23 With any animal you are not to give your emission of seed, becoming-impure through it; a woman is not to stand before an animal, mating with it, it is perversion!
Considering that verse 22, the often quoted anti-homosexual prohibition does not come in the area preceding it, about prohibited marriage relations, we can infer that the notion of two men or two women living together and building a family wasn’t seen as an option in ancient Israelite society. Furthermore, the placement of this practice in the area of religious and behavioral abominations also places it outside the norms of regular community life.
Since today we see that same-sex families are just as healthy as their heterosexual alternatives, and that supporting people in forming families is one of the main purposes of a religious society that advocates healthy partnered relationships over promiscuity, we can understand this text as prohibiting something else.
Some evidence points to this prohibiting a form of worship where the priest would dress as a woman and have sex with the worshiper. We can certainly see that such a cult of prostitution would be against the ethics of Ancient Israelite society, and would be a much more accurate fit to what this text might prohibit.
As reasonable religious people we should use our reflective time of year as an opportunity to reconcile the principles we aim to live by with how we read our texts as well.

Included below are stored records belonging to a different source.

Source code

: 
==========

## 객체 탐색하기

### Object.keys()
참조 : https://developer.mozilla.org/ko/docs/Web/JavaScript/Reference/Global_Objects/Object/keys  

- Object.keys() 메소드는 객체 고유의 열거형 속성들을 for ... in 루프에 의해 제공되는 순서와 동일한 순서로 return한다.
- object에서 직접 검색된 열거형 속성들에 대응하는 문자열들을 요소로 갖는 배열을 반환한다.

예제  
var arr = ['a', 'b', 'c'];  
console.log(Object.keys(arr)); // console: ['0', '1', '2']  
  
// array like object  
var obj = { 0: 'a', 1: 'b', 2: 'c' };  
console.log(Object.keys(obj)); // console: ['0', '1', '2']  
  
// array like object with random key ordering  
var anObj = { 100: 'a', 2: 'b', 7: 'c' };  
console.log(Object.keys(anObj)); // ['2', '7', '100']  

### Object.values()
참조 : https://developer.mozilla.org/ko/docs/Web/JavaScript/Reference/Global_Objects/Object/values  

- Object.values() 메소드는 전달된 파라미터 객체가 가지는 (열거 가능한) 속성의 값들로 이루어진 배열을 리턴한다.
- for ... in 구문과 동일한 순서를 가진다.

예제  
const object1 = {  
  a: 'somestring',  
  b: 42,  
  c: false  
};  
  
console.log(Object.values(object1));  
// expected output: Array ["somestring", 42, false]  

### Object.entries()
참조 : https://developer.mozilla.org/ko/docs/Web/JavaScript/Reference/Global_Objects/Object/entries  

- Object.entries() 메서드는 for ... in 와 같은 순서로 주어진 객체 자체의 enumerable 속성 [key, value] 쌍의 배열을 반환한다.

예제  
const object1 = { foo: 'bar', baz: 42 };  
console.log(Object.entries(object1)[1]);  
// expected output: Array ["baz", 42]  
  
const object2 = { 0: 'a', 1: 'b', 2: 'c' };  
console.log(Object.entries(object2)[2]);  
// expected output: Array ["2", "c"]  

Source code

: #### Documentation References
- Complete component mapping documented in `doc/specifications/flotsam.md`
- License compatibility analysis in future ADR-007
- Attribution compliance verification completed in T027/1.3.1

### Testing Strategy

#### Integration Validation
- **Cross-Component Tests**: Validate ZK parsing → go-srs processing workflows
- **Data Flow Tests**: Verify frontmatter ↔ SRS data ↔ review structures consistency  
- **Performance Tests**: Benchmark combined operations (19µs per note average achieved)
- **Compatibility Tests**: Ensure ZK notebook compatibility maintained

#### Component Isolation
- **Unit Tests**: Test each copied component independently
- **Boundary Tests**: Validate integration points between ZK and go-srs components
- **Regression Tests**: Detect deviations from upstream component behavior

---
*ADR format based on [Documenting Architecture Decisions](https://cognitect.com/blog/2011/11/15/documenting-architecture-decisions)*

Fairness and compassion, as well as the promotion of healthy families, demand that we must be for total inclusion of the diversity of sexual and gender identities.
On Monday evening, April 16, Temple Beth El’s Board of Directors unanimously passed the following resolution:
WHEREAS Temple Beth El’s mission is to be a welcoming Reform congregation providing opportunity for ALL people to engage in Jewish life through social action, and its vision emphasizes inclusion and egalitarianism;
WHEREAS Temple Beth El seeks to be a sanctuary providing support, safety, healing, and justice, for the suffering and disenfranchised;
WHEREAS the Torah commands us to give the needy what they lack, in this case legal protection, civil rights and human dignity for Lesbian Gay Bisexual Transgender individuals, so Jewish ethics demand us to act;
WHEREAS justice and human dignity are cherished Jewish values;
WHEREAS the Torah has one text, yet the interpretation is never fixed but ever in flux;
WHEREAS our Reform Jewish tradition teaches us that all human beings — man, woman, gay, straight, bisexual, transgender — are made in the image of God; that God and holiness can be present in all loving, permanent Lesbian, Gay, Bisexual, Transgender (LGBT) and heterosexual relationships;
WHEREAS the Central Conference of American Rabbis (CCAR) stated: “All Jews are religiously equal regardless of their sexual orientation”;
WHEREAS in March 2000, the CCAR’s resolution on Same Gender Officiation states, “that the relationship of a Jewish, same gender couple is worthy of affirmation through appropriate Jewish ritual”;
WHEREAS the LGBT members of Temple Beth El are an integral part of our congregation, and that Keshet and its predecessor Chavurah Keshet have been active for over 15 years;
WHEREAS the current political climate challenges the human rights of members of our community and our nation because of their sexual orientation or gender identity and denies them legal rights;
WHEREAS Amendment #1 will appear on the North Carolina ballot on May 8, 2012, and it reads: “That marriage between one man and one woman is the only domestic legal union that shall be valid or recognized in this State”; and this amendment clearly is antithetical to what Judaism and Temple Beth El stand for as outlined above;
THEREFORE, BE IT RESOLVED that the Board of Temple Beth El opposes Amendment #1 that will appear on the North Carolina Ballot on May 8, 2012;
BE IT FURTHER RESOLVED that the President, the Board, and the Clergy, of Temple Beth El and will go on public record, through a letter to the congregation, educating and advocating against this Amendment on May 8, 2012.
BE IT FURTHER RESOLVED the President, the Board, and the Clergy of Temple Beth El, publically endorse Keshet’s active engagement with, and support of, other synagogues and houses of worship in North Carolina as allies in the efforts to advocate against this Amendment.